The subject of independence is even dividing families.

Jose-Maria, the 46-year-old manager of several cafes in Barcelona who refused to give his surname, says his two sons are pro-independence but he isn't.

"If we talk about the subject, we argue," he says.

In an opinion piece for the El Pais daily, Catalan filmmaker Isabel Coixet said she had been called a "fascist" by unknown men as she walked her dog, due to her public views against independence.

"For months, even years... the insults and discrediting directed at those who, like me, don't follow the independence movement's single thought and express our disagreement have been constant," she wrote this week.

"And in the past few months, the hate we have generated is reaching unprecedented heights."
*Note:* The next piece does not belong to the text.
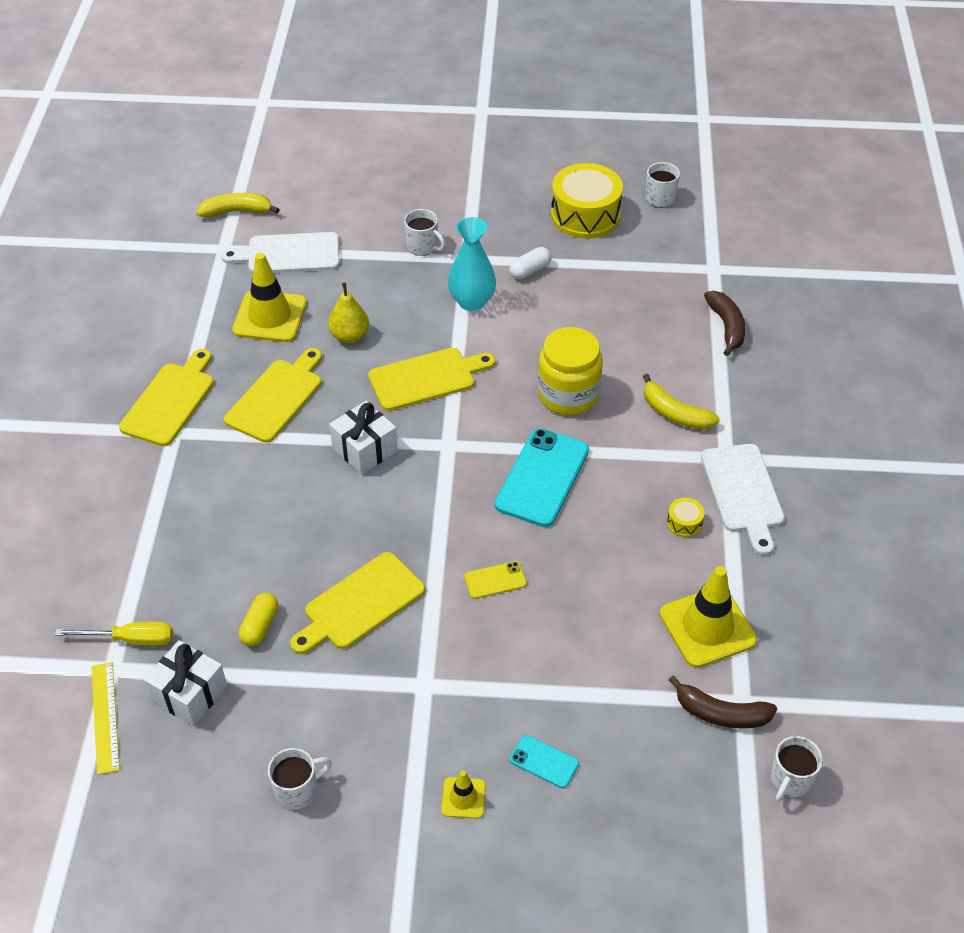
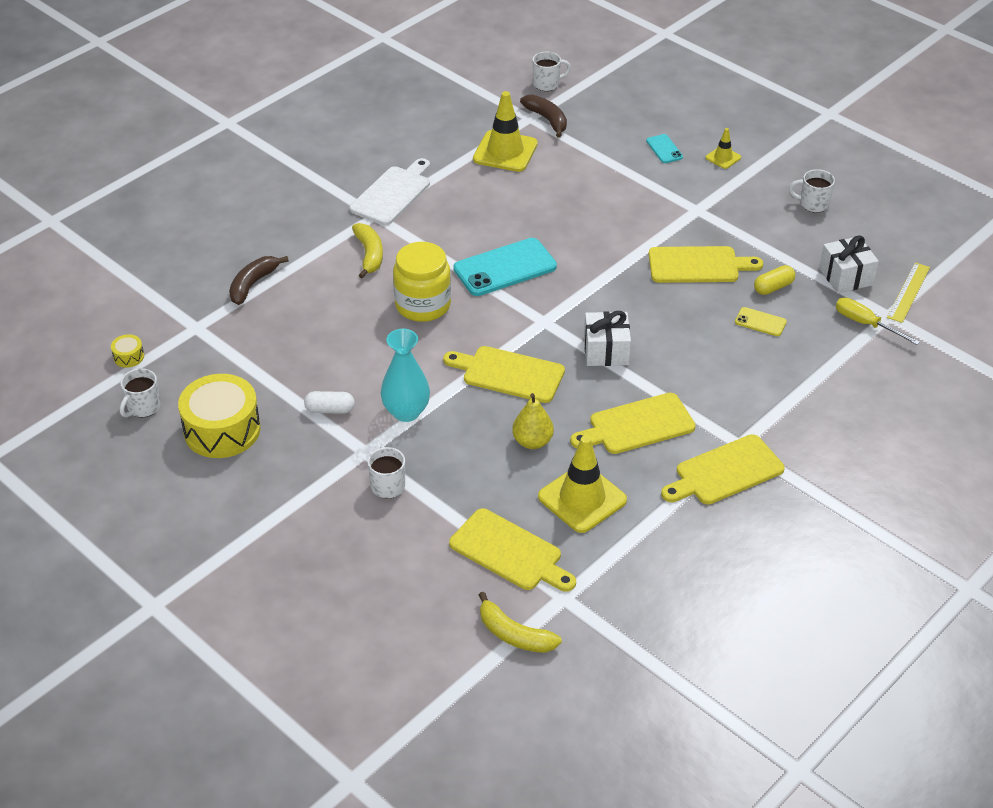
camera: 140 degrees left, 5 degrees down
(289, 254) = (509, 552): white cutting board -> yellow cutting board
(495, 580) = (600, 233): yellow phone -> yellow phone (760, 322)
(684, 523) = (450, 199): yellow drum -> yellow drum (128, 357)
- 'More important things' -

Figures in the Catalonia conflict
Figures in the Catalonia conflict

Even those whose experience has not been so publicly difficult complain that the "pros and cons" of an independent state have not properly been explained by Catalan leaders.

Juan, 67 years old and retired, questions how the wealthy yet heavily indebted northeastern region will be able to finance a new state.

"They won't be able to pay things here, the pensions," he says.

"They will have to have an army, pay the police, cleaning services, lots of things."

Over in L'Hospitalet de Llobregat near Barcelona, David Fernandez, a 42-year-old window-fitter, is equally confused.

"If they declare independence, what will happen?," he says.

"Will there be free healthcare? Work for all?"

He is angry at the police crackdown against the referendum, and says even that stance has caused problems among his friends who think the forces' action was "justifiable".

"There is definitely social disruption," he says.

"And with the crisis we're going through, with unemployment, there are more important things than all of this."